For those who don’t have the urge, the 30s are particularly hard. Suddenly, all your friends are entering the “black hole of parenthood” where every night is Roku night.
Newark information systems tech Will Camacho prefers to observe this from a safe distance.
A military veteran, at 52, Camacho is one of the oldest members in the local DINKS chapter, which typically attracts people in their 30s and 40s. Twenty-one years ago, when Camacho married his wife, Sandy, the couple decided to postpone having kids.
“A year after we seriously discussed it, we kinda both looked at each other and said, ‘Nah,'” he remembers. “At the very core, we found that we didn’t have a yearning to be parents.”
The couple now has two dogs, two cats and no regrets. Sandy, a supervisor at Christiana Care, admits that she has an easier time remembering her friends’ pets’ names than she does their children. Virtually all the local DINKS have pets.

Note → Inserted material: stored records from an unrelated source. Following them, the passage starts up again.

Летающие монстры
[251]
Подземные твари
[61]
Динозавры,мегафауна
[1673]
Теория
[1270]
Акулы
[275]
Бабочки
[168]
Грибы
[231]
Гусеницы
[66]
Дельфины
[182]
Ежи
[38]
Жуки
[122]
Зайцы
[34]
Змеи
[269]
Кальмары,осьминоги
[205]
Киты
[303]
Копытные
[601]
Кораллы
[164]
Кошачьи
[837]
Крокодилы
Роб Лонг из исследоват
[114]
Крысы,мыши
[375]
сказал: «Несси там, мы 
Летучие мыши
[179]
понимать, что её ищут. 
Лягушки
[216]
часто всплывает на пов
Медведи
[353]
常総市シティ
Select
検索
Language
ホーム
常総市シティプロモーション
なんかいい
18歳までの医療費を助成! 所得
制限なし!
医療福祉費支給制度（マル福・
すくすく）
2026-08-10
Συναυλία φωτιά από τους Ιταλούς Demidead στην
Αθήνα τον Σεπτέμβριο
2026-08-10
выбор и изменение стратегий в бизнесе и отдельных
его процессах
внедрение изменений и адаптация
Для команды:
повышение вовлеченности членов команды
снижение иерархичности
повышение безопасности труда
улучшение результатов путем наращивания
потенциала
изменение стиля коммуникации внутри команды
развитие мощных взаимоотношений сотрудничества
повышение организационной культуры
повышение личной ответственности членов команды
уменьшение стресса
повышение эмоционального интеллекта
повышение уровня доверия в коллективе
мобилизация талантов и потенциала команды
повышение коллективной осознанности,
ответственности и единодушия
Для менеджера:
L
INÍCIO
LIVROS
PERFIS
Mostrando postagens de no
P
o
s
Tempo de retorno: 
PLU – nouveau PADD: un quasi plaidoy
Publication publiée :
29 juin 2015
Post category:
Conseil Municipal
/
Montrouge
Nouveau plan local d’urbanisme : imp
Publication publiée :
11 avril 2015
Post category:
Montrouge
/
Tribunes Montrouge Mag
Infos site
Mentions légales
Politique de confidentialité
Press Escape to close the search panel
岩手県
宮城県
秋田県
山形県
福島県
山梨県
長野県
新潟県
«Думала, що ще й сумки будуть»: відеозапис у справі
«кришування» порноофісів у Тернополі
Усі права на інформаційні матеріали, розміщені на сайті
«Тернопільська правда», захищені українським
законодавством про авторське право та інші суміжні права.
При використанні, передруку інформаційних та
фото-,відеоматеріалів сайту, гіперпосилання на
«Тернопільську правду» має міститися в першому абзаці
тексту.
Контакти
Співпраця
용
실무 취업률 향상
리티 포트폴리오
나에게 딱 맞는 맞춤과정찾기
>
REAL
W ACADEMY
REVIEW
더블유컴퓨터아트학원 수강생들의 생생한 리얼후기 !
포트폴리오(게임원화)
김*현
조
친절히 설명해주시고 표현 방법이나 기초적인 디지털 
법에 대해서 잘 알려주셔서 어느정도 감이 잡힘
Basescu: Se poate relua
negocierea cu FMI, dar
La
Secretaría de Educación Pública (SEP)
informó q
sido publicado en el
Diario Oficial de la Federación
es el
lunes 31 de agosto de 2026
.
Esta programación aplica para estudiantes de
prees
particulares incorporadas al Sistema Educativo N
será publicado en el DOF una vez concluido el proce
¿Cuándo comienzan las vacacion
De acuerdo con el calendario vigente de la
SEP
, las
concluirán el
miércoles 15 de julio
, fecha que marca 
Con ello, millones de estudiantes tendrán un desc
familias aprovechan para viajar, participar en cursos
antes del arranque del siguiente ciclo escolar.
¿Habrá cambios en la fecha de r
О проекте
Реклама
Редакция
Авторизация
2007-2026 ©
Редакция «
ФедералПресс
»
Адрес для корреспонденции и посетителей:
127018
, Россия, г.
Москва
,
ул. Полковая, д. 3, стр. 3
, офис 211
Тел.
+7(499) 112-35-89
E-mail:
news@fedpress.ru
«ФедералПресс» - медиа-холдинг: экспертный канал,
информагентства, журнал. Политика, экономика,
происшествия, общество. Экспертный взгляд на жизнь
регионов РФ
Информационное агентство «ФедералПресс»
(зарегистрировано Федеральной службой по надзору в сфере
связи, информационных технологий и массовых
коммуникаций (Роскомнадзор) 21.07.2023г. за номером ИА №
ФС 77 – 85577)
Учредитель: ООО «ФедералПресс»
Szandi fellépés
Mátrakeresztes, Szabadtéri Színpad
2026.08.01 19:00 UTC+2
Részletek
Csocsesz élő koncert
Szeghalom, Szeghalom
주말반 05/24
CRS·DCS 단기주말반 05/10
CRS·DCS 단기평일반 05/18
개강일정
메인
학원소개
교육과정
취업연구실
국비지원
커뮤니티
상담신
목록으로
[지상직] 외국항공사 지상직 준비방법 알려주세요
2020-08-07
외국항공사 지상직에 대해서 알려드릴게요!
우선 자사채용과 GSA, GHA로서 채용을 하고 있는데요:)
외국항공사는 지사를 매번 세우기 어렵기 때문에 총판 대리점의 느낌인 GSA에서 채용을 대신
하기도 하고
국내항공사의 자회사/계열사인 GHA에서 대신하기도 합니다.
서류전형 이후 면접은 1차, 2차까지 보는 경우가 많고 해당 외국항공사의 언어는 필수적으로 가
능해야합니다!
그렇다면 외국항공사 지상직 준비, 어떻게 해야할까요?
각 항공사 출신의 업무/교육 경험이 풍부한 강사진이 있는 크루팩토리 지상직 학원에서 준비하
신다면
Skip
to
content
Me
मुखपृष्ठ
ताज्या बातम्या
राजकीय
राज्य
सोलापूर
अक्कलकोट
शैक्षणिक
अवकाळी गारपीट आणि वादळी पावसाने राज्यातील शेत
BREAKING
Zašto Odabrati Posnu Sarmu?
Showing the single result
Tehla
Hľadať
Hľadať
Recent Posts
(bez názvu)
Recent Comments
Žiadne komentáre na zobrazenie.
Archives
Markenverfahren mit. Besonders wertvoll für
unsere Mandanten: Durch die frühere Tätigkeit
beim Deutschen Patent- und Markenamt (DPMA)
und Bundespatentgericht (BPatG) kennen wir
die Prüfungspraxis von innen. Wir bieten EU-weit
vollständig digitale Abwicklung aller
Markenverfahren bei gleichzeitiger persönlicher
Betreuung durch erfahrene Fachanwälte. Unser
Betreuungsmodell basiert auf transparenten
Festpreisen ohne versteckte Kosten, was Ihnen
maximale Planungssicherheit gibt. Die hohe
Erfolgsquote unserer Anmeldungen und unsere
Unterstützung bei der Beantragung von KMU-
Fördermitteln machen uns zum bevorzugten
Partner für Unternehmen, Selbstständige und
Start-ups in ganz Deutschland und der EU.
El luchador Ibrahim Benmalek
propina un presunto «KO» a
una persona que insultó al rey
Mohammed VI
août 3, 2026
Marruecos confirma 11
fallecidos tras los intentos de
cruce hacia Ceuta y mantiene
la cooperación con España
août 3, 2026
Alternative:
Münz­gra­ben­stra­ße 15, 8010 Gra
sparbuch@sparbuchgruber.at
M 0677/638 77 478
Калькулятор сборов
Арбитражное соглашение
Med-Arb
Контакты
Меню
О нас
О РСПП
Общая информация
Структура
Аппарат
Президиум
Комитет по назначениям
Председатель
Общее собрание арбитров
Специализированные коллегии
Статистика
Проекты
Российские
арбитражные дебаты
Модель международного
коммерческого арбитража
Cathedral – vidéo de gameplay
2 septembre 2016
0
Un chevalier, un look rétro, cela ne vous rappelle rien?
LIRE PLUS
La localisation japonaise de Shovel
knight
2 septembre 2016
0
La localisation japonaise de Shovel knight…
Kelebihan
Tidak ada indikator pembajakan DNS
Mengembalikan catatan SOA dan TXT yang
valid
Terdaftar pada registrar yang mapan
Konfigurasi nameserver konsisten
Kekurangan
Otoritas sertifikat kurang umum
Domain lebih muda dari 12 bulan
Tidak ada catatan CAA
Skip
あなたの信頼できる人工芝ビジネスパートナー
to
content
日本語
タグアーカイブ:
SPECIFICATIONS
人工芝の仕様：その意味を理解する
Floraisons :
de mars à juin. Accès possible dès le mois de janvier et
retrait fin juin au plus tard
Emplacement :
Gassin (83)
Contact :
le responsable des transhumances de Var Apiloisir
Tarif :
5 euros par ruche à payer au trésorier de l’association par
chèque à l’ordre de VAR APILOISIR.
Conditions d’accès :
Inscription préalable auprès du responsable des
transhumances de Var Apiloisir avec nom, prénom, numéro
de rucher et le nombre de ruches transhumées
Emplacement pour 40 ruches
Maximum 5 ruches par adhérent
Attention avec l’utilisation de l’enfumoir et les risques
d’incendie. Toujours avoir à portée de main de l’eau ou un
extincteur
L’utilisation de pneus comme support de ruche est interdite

After all, dogs will never become sullen teenagers, explains Faith Shure. A New Castle DINK, she grimly recalls her mother, a nurse, informing her that “your clock is ticking and your eggs are old.”
“My clock doesn’t have a battery,” Heisig interjects.
It’s a school night, and seven Delaware DINKS are gathered at Bertucci’s in Christiana, munching on fancy bruschetta and ordering second rounds of wine. Nearby, a mother who is likely underappreciated hauls a sweatsuit-clad toddler to a booth.
The DINKS table is well-groomed, well-rested and full of laughs as members remember past meetups focused on rock climbing, bouncing on trampolines, and attending polo matches, a zombie 5K run and a day-long brewery tour. Last week, they played dress-down at Buckley’s Tavern for the Sunday Pajama Brunch.
“We get a lot of lookie loos,” admits Sharon Schwartzburt, who founded the meetup five years ago to expand her social network. A previous attempt to start an all-ladies social club proved disastrous, she says, after some of the ladies became too clingy and text-obsessed.
Schwartzburt now has a tight grasp on the DINKS membership list. With 42 registered members, the DINKS have a core group of about 20 who attend a couple events each month. If members don’t consistently show up over a six-month period and are non-responsive, they’re given the boot.
Over the years, the group has been contacted by several swingers, who possibly misunderstood the acronym. When Schwartzburt informs them of the DINKS definition of fun, they move on.
A regional director for a chain of men’s shaving stores, Schwartzburt counts some of her fellow DINKS among her closest friends, traveling abroad with them and inviting them to her home on New Year’s Eve.
Would she ever consider joining forces with a Mommy meetup?
“We’d need some Valium,” she snorts.